WORK INSTRUCTIONS —
1: Using the lever passage, say whether each statement agrees with it: (a) the fulcrum of the spade is the surface of the ground; (b) pulling the handle at an acute angle drags the spade out of the ground; (c) the spade should be made of a substance lighter than the handle. Answer yes or no for each and quote the deciding words.
2: In the lever passage, what do the boys balancing on the piece of wood adapt to their own weights?
3: Rewrite the paragraph of the lever passage that begins "Taking a spade" as a short list that keeps its main facts.

--- Begin GIVEN PASSAGE ---

Boys balancing each other on a piece of wood over a gate, and adapting the length of the arms to their own weights.

Taking a spade, and supposing it to be pressed into the ground, and pulling at the handle in a direction perpendicular to it; the teacher asks where the fulcrum is-points out it must be the surface of the ground-the arm the power the earth pressing against the spade the weight. Show if the power (the man's arm) is exerted at an acute angle with the handle, power is lost, part of it being employed in forcing the spade deeper into the ground; if at an obtuse angle with the handle, or an acute angle with the handle produced, power is again lost, part of it being employed in dragging the spade out of the ground; that pressing at the handle at a right angle is to work at the greatest advantage: this they perfectly feel from their own experience; also the necessity of having the spade of a substance specifically heavier than the handle.

--- End GIVEN PASSAGE ---
--- Begin ENTRIES PROVIDED ---

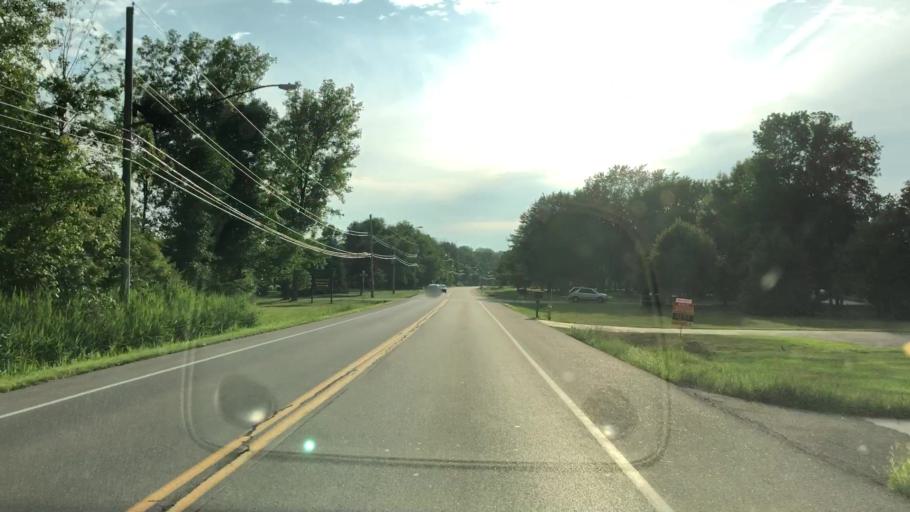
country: US
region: New York
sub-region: Erie County
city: Depew
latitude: 42.8925
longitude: -78.7174
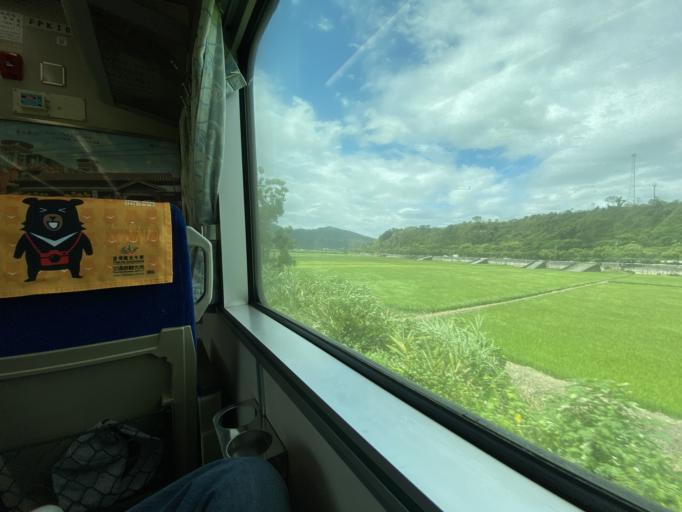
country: TW
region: Taiwan
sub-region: Taitung
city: Taitung
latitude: 22.8995
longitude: 121.1382
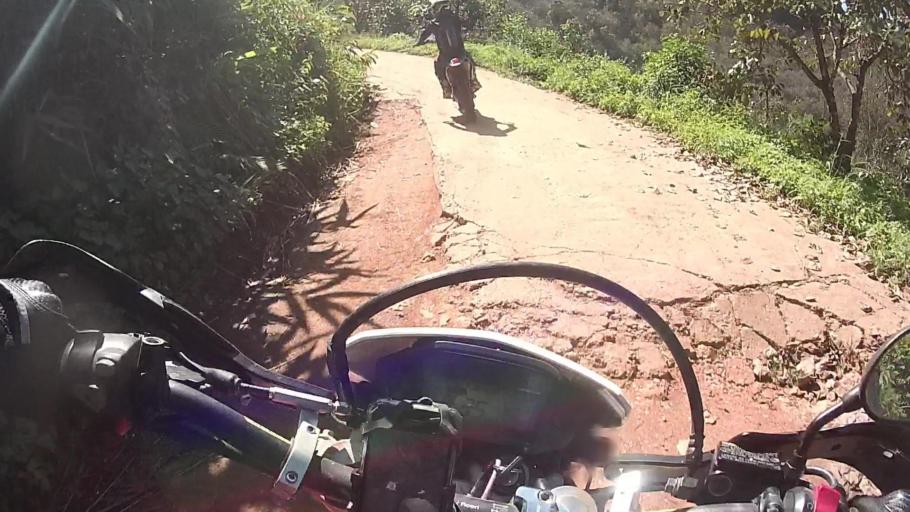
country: TH
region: Chiang Mai
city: Phrao
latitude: 19.4883
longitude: 99.3271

--- End ENTRIES PROVIDED ---

ANSWERS FOR THIS EXERCISE —
1:
(a) Yes: "points out it must be the surface of the ground".
(b) No: "part of it being employed in forcing the spade deeper into the ground".
(c) No: "the necessity of having the spade of a substance specifically heavier than the handle".

2: The length of the arms.

3:
- Setup: a spade is pressed into the ground, and the handle is pulled perpendicular to it.
- Parts of the lever: the surface of the ground is the fulcrum, the man's arm is the power, and the earth pressing against the spade is the weight.
- Acute angle with the handle: power is lost, because part of it forces the spade deeper into the ground.
- Obtuse angle with the handle, or an acute angle with the handle produced: power is lost, because part of it drags the spade out of the ground.
- Right angle with the handle: this gives the greatest advantage, which the learners feel from their own experience.
- Material: the spade must be of a substance specifically heavier than the handle.